GNU parallel: deleting line from joblog breaks parallel updating it


If you run GNU parallel with --joblog path/to/logfile and then delete a line from said logfile while parallel is running, GNU parallel is no longer able to append future completed jobs to it.

Execute this MWE:

#!/usr/bin/bash

parallel -j1 -n0 --joblog log sleep 1 ::: $(seq 10) &

sleep 5 && sed -i '$ d' log

If you tail -f log prior to execution, you can see that parallel keeps writing to this file. However, if you cat log after 10 seconds, you will see that nothing was written to the actual file now on disk after the third entry or so.

What's the reason behind this? Is there a way to delete something from the file and have GNU parallel be able to still write to it?

Some background as to why this happened:

Using GNU parallel, I started a few jobs on remote machines with --sshloginfile. I then needed to pkill a few jobs on one of the machines because a colleague needed to use it (and I subsequently removed the machine from the sshloginfile so that parallel wouldn't reuse it for new runs). If you pkill those processes started on the remote machine, they get an Exitval of 0 (it looks like they finished without issues; you can't tell that they were killed). I wanted to remove them immediately from the joblog so that when I restart parallel --resume later, parallel can have a look at the joblog and determine what's missing.

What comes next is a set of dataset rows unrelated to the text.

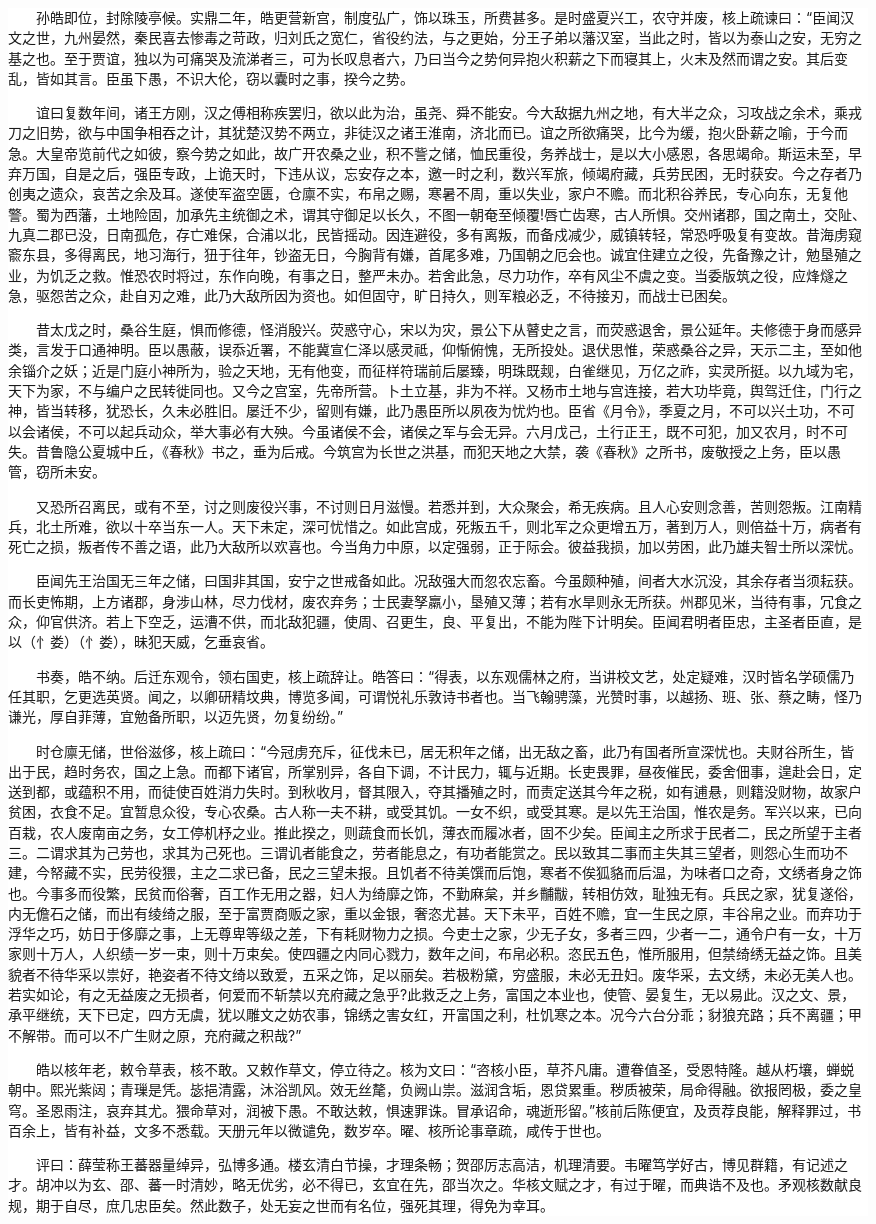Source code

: 　　孙皓即位，封除陵亭候。实鼎二年，皓更营新宫，制度弘广，饰以珠玉，所费甚多。是时盛夏兴工，农守并废，核上疏谏曰：“臣闻汉文之世，九州晏然，秦民喜去惨毒之苛政，归刘氏之宽仁，省役约法，与之更始，分王子弟以藩汉室，当此之时，皆以为泰山之安，无穷之基之也。至于贾谊，独以为可痛哭及流涕者三，可为长叹息者六，乃曰当今之势何异抱火积薪之下而寝其上，火末及然而谓之安。其后变乱，皆如其言。臣虽下愚，不识大伦，窃以囊时之事，揆今之势。

　　谊曰复数年间，诸王方刚，汉之傅相称疾罢归，欲以此为治，虽尧、舜不能安。今大敌据九州之地，有大半之众，习攻战之余术，乘戎刀之旧势，欲与中国争相吞之计，其犹楚汉势不两立，非徒汉之诸王淮南，济北而已。谊之所欲痛哭，比今为缓，抱火卧薪之喻，于今而急。大皇帝览前代之如彼，察今势之如此，故广开农桑之业，积不訾之储，恤民重役，务养战士，是以大小感恩，各思竭命。斯运未至，早弃万国，自是之后，强臣专政，上诡天时，下违从议，忘安存之本，邀一时之利，数兴军旅，倾竭府藏，兵劳民困，无时获安。今之存者乃创夷之遗众，哀苦之余及耳。遂使军盗空匮，仓廪不实，布帛之赐，寒暑不周，重以失业，家户不赡。而北积谷养民，专心向东，无复他警。蜀为西藩，土地险固，加承先主统御之术，谓其守御足以长久，不图一朝奄至倾覆!唇亡齿寒，古人所惧。交州诸郡，国之南土，交阯、九真二郡已没，日南孤危，存亡难保，合浦以北，民皆摇动。因连避役，多有离叛，而备戍减少，威镇转轻，常恐呼吸复有变故。昔海虏窥窬东县，多得离民，地习海行，狃于往年，钞盗无日，今胸背有嫌，首尾多难，乃国朝之厄会也。诚宜住建立之役，先备豫之计，勉垦殖之业，为饥乏之救。惟恐农时将过，东作向晚，有事之日，整严未办。若舍此急，尽力功作，卒有风尘不虞之变。当委版筑之役，应烽燧之急，驱怨苦之众，赴自刃之难，此乃大敌所因为资也。如但固守，旷日持久，则军粮必乏，不待接刃，而战士已困矣。

　　昔太戊之时，桑谷生庭，惧而修德，怪消殷兴。荧惑守心，宋以为灾，景公下从瞽史之言，而荧惑退舍，景公延年。夫修德于身而感异类，言发于口通神明。臣以愚蔽，误忝近署，不能冀宣仁泽以感灵祗，仰惭俯愧，无所投处。退伏思惟，荣惑桑谷之异，天示二主，至如他余锱介之妖；近是门庭小神所为，验之天地，无有他变，而征样符瑞前后屡臻，明珠既觌，白雀继见，万亿之祚，实灵所挺。以九域为宅，天下为家，不与编户之民转徙同也。又今之宫室，先帝所营。卜土立基，非为不祥。又杨市土地与宫连接，若大功毕竟，舆驾迁住，门行之神，皆当转移，犹恐长，久未必胜旧。屡迁不少，留则有嫌，此乃愚臣所以夙夜为忧灼也。臣省《月令》，季夏之月，不可以兴土功，不可以会诸侯，不可以起兵动众，举大事必有大殃。今虽诸侯不会，诸侯之军与会无异。六月戊己，土行正王，既不可犯，加又农月，时不可失。昔鲁隐公夏城中丘，《春秋》书之，垂为后戒。今筑宫为长世之洪基，而犯天地之大禁，袭《春秋》之所书，废敬授之上务，臣以愚管，窃所未安。

　　又恐所召离民，或有不至，讨之则废役兴事，不讨则日月滋慢。若悉并到，大众聚会，希无疾病。且人心安则念善，苦则怨叛。江南精兵，北土所难，欲以十卒当东一人。天下未定，深可忧惜之。如此宫成，死叛五千，则北军之众更增五万，著到万人，则倍益十万，病者有死亡之损，叛者传不善之语，此乃大敌所以欢喜也。今当角力中原，以定强弱，正于际会。彼益我损，加以劳困，此乃雄夫智士所以深忧。

　　臣闻先王治国无三年之储，曰国非其国，安宁之世戒备如此。况敌强大而忽农忘畜。今虽颇种殖，间者大水沉没，其余存者当须耘获。而长吏怖期，上方诸郡，身涉山林，尽力伐材，废农弃务；士民妻孥羸小，垦殖又薄；若有水旱则永无所获。州郡见米，当待有事，冗食之众，仰官供济。若上下空乏，运漕不供，而北敌犯疆，使周、召更生，良、平复出，不能为陛下计明矣。臣闻君明者臣忠，主圣者臣直，是以（忄娄）（忄娄），昧犯天威，乞垂哀省。

　　书奏，皓不纳。后迁东观令，领右国吏，核上疏辞让。皓答曰：“得表，以东观儒林之府，当讲校文艺，处定疑难，汉时皆名学硕儒乃任其职，乞更选英贤。闻之，以卿研精坟典，博览多闻，可谓悦礼乐敦诗书者也。当飞翰骋藻，光赞时事，以越扬、班、张、蔡之畴，怪乃谦光，厚自菲薄，宜勉备所职，以迈先贤，勿复纷纷。”

　　时仓廪无储，世俗滋侈，核上疏曰：“今冠虏充斥，征伐未已，居无积年之储，出无敌之畜，此乃有国者所宣深忧也。夫财谷所生，皆出于民，趋时务农，国之上急。而都下诸官，所掌别异，各自下调，不计民力，辄与近期。长吏畏罪，昼夜催民，委舍佃事，遑赴会日，定送到都，或蕴积不用，而徒使百姓消力失时。到秋收月，督其限入，夺其播殖之时，而责定送其今年之税，如有逋悬，则籍没财物，故家户贫困，衣食不足。宜暂息众役，专心农桑。古人称一夫不耕，或受其饥。一女不织，或受其寒。是以先王治国，惟农是务。军兴以来，已向百栽，农人废南亩之务，女工停机杼之业。推此揆之，则蔬食而长饥，薄衣而履冰者，固不少矣。臣闻主之所求于民者二，民之所望于主者三。二谓求其为己劳也，求其为己死也。三谓讥者能食之，劳者能息之，有功者能赏之。民以致其二事而主失其三望者，则怨心生而功不建，今帑藏不实，民劳役猥，主之二求已备，民之三望未报。且饥者不待美馔而后饱，寒者不俟狐貉而后温，为味者口之奇，文绣者身之饰也。今事多而役繁，民贫而俗奢，百工作无用之器，妇人为绮靡之饰，不勤麻枲，并乡黼黻，转相仿效，耻独无有。兵民之家，犹复遂俗，内无儋石之储，而出有绫绮之服，至于富贾商贩之家，重以金银，奢恣尤甚。天下未平，百姓不赡，宜一生民之原，丰谷帛之业。而弃功于浮华之巧，妨日于侈靡之事，上无尊卑等级之差，下有耗财物力之损。今吏士之家，少无子女，多者三四，少者一二，通令户有一女，十万家则十万人，人织绩一岁一束，则十万束矣。使四疆之内同心戮力，数年之间，布帛必积。恣民五色，惟所服用，但禁绮绣无益之饰。且美貌者不待华采以祟好，艳姿者不待文绮以致爱，五采之饰，足以丽矣。若极粉黛，穷盛服，未必无丑妇。废华采，去文绣，未必无美人也。若实如论，有之无益废之无损者，何爱而不斩禁以充府藏之急乎?此救乏之上务，富国之本业也，使管、晏复生，无以易此。汉之文、景，承平继统，天下已定，四方无虞，犹以雕文之妨农事，锦绣之害女红，开富国之利，杜饥寒之本。况今六台分乖；豺狼充路；兵不离疆；甲不解带。而可以不广生财之原，充府藏之积哉?”

　　皓以核年老，敕令草表，核不敢。又敕作草文，停立待之。核为文曰：“咨核小臣，草芥凡庸。遭眷值圣，受恩特隆。越从朽壤，蝉蜕朝中。熙光紫闼；青璅是凭。毖挹清露，沐浴凯风。效无丝氂，负阙山祟。滋润含垢，恩贷累重。秽质被荣，局命得融。欲报罔极，委之皇穹。圣恩雨注，哀弃其尤。猥命草对，润被下愚。不敢达敕，惧速罪诛。冒承诏命，魂逝形留。”核前后陈便宜，及贡荐良能，解释罪过，书百余上，皆有补益，文多不悉载。天册元年以微谴免，数岁卒。曜、核所论事章疏，咸传于世也。

　　评曰：薛莹称王蕃器量绰异，弘博多通。楼玄清白节操，才理条畅；贺邵厉志高洁，机理清要。韦曜笃学好古，博见群籍，有记述之才。胡冲以为玄、邵、蕃一时清妙，略无优劣，必不得已，玄宜在先，邵当次之。华核文赋之才，有过于曜，而典诰不及也。矛观核数献良规，期于自尽，庶几忠臣矣。然此数子，处无妄之世而有名位，强死其理，得免为幸耳。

Turns out, this was a bad idea, as now my joblog is useless.


Solution

  • While @MarkSetchell is absolutely right in his comment, root problem here is due to man sed lying:

    -i[SUFFIX], --in-place[=SUFFIX]
              edit files in place (makes backup if SUFFIX supplied)
    

    sed -i does not edit files in place.

    What it does is to make a temporary file in the same dir, copy the input file to the temporary file while doing the editing, and finally renaming the temporary file to the input file's name. Similar to this:

    sed '$ d' log > sedXxO11P
    mv sedXxO11P log
    

    It is clear that the original log and sedXxO11P have different inodes - let us call them ino1 and ino2. GNU Parallel has ino1 open and really does not know about the existence of ino2. GNU Parallel will happily append to ino1 completely unaware that when it closes the file, the file will vanish because it has already been unlinked.

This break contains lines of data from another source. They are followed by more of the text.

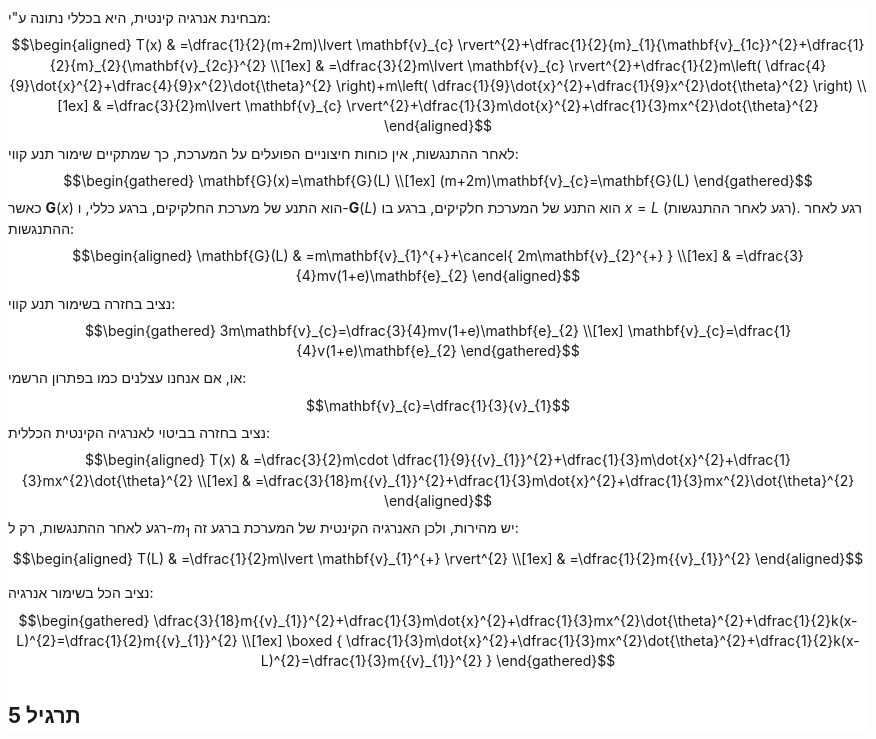 מבחינת אנרגיה קינטית, היא בכללי נתונה ע"י:
$$\begin{aligned}
T(x) & =\dfrac{1}{2}(m+2m)\lvert \mathbf{v}_{c} \rvert^{2}+\dfrac{1}{2}{m}_{1}{\mathbf{v}_{1c}}^{2}+\dfrac{1}{2}{m}_{2}{\mathbf{v}_{2c}}^{2} \\[1ex]
 & =\dfrac{3}{2}m\lvert \mathbf{v}_{c} \rvert^{2}+\dfrac{1}{2}m\left( \dfrac{4}{9}\dot{x}^{2}+\dfrac{4}{9}x^{2}\dot{\theta}^{2} \right)+m\left( \dfrac{1}{9}\dot{x}^{2}+\dfrac{1}{9}x^{2}\dot{\theta}^{2} \right) \\[1ex]
 & =\dfrac{3}{2}m\lvert \mathbf{v}_{c} \rvert^{2}+\dfrac{1}{3}m\dot{x}^{2}+\dfrac{1}{3}mx^{2}\dot{\theta}^{2}
\end{aligned}$$
לאחר ההתנגשות, אין כוחות חיצוניים הפועלים על המערכת, כך שמתקיים שימור תנע קווי:
$$\begin{gathered}
\mathbf{G}(x)=\mathbf{G}(L) \\[1ex]
(m+2m)\mathbf{v}_{c}=\mathbf{G}(L)
\end{gathered}$$
כאשר $\mathbf{G}(x)$ הוא התנע של מערכת החלקיקים, ברגע כללי, ו-$\mathbf{G}(L)$ הוא התנע של המערכת חלקיקים, ברגע בו $x=L$ (רגע לאחר ההתנגשות). רגע לאחר ההתנגשות:
$$\begin{aligned}
\mathbf{G}(L) & =m\mathbf{v}_{1}^{+}+\cancel{ 2m\mathbf{v}_{2}^{+} } \\[1ex]
 & =\dfrac{3}{4}mv(1+e)\mathbf{e}_{2}
\end{aligned}$$
נציב בחזרה בשימור תנע קווי:
$$\begin{gathered}
3m\mathbf{v}_{c}=\dfrac{3}{4}mv(1+e)\mathbf{e}_{2} \\[1ex]
\mathbf{v}_{c}=\dfrac{1}{4}v(1+e)\mathbf{e}_{2}
\end{gathered}$$
או, אם אנחנו עצלנים כמו בפתרון הרשמי:
$$\mathbf{v}_{c}=\dfrac{1}{3}{v}_{1}$$
נציב בחזרה בביטוי לאנרגיה הקינטית הכללית:
$$\begin{aligned}
T(x) & =\dfrac{3}{2}m\cdot \dfrac{1}{9}{{v}_{1}}^{2}+\dfrac{1}{3}m\dot{x}^{2}+\dfrac{1}{3}mx^{2}\dot{\theta}^{2} \\[1ex]
 & =\dfrac{3}{18}m{{v}_{1}}^{2}+\dfrac{1}{3}m\dot{x}^{2}+\dfrac{1}{3}mx^{2}\dot{\theta}^{2}
\end{aligned}$$
רגע לאחר ההתנגשות, רק ל-${m}_{1}$ יש מהירות, ולכן האנרגיה הקינטית של המערכת ברגע זה:
$$\begin{aligned}
T(L) & =\dfrac{1}{2}m\lvert \mathbf{v}_{1}^{+} \rvert^{2} \\[1ex]
 & =\dfrac{1}{2}m{{v}_{1}}^{2}
\end{aligned}$$

נציב הכל בשימור אנרגיה:
$$\begin{gathered}
\dfrac{3}{18}m{{v}_{1}}^{2}+\dfrac{1}{3}m\dot{x}^{2}+\dfrac{1}{3}mx^{2}\dot{\theta}^{2}+\dfrac{1}{2}k(x-L)^{2}=\dfrac{1}{2}m{{v}_{1}}^{2} \\[1ex]
\boxed {
\dfrac{1}{3}m\dot{x}^{2}+\dfrac{1}{3}mx^{2}\dot{\theta}^{2}+\dfrac{1}{2}k(x-L)^{2}=\dfrac{1}{3}m{{v}_{1}}^{2}
 }
\end{gathered}$$

## תרגיל 5
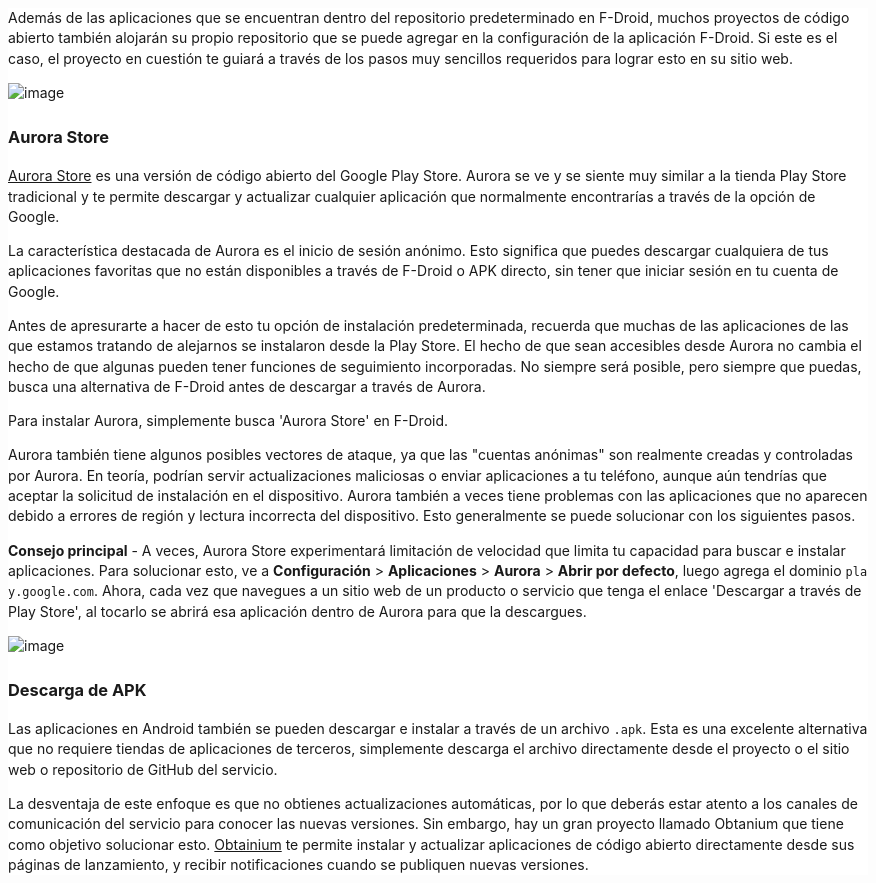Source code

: Además de las aplicaciones que se encuentran dentro del repositorio predeterminado en F-Droid, muchos proyectos de código abierto también alojarán su propio repositorio que se puede agregar en la configuración de la aplicación F-Droid. Si este es el caso, el proyecto en cuestión te guiará a través de los pasos muy sencillos requeridos para lograr esto en su sitio web.

![image](assets/5.png)

### Aurora Store

[Aurora Store](https://auroraoss.com/) es una versión de código abierto del Google Play Store. Aurora se ve y se siente muy similar a la tienda Play Store tradicional y te permite descargar y actualizar cualquier aplicación que normalmente encontrarías a través de la opción de Google.

La característica destacada de Aurora es el inicio de sesión anónimo. Esto significa que puedes descargar cualquiera de tus aplicaciones favoritas que no están disponibles a través de F-Droid o APK directo, sin tener que iniciar sesión en tu cuenta de Google.

Antes de apresurarte a hacer de esto tu opción de instalación predeterminada, recuerda que muchas de las aplicaciones de las que estamos tratando de alejarnos se instalaron desde la Play Store. El hecho de que sean accesibles desde Aurora no cambia el hecho de que algunas pueden tener funciones de seguimiento incorporadas. No siempre será posible, pero siempre que puedas, busca una alternativa de F-Droid antes de descargar a través de Aurora.

Para instalar Aurora, simplemente busca 'Aurora Store' en F-Droid.

Aurora también tiene algunos posibles vectores de ataque, ya que las "cuentas anónimas" son realmente creadas y controladas por Aurora. En teoría, podrían servir actualizaciones maliciosas o enviar aplicaciones a tu teléfono, aunque aún tendrías que aceptar la solicitud de instalación en el dispositivo. Aurora también a veces tiene problemas con las aplicaciones que no aparecen debido a errores de región y lectura incorrecta del dispositivo. Esto generalmente se puede solucionar con los siguientes pasos.

**Consejo principal** - A veces, Aurora Store experimentará limitación de velocidad que limita tu capacidad para buscar e instalar aplicaciones. Para solucionar esto, ve a **Configuración** > **Aplicaciones** > **Aurora** > **Abrir por defecto**, luego agrega el dominio `play.google.com`. Ahora, cada vez que navegues a un sitio web de un producto o servicio que tenga el enlace 'Descargar a través de Play Store', al tocarlo se abrirá esa aplicación dentro de Aurora para que la descargues.

![image](assets/6.png)

### Descarga de APK

Las aplicaciones en Android también se pueden descargar e instalar a través de un archivo `.apk`. Esta es una excelente alternativa que no requiere tiendas de aplicaciones de terceros, simplemente descarga el archivo directamente desde el proyecto o el sitio web o repositorio de GitHub del servicio.

La desventaja de este enfoque es que no obtienes actualizaciones automáticas, por lo que deberás estar atento a los canales de comunicación del servicio para conocer las nuevas versiones. Sin embargo, hay un gran proyecto llamado Obtanium que tiene como objetivo solucionar esto. [Obtainium](https://github.com/ImranR98/Obtainium) te permite instalar y actualizar aplicaciones de código abierto directamente desde sus páginas de lanzamiento, y recibir notificaciones cuando se publiquen nuevas versiones.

    So you need to change the content of the file without changing the inode:

    #!/usr/bin/bash                                                                               
    
    seq 10 | parallel -j1 -n0 --joblog log sleep 1 &
    
    sleep 5
    
    # Obvious race condition here:                                                                
    # Anything appended to log before sed is done is lost.                                        
    # This can be avoided by suspending parallel while running this
    tmp=$RANDOM$$
    cp log $tmp
    (rm $tmp; sed '$ d' >log) < $tmp
    
    wait
    cat log
    

    This works right now. But do not expect this to be a supported feature - ever.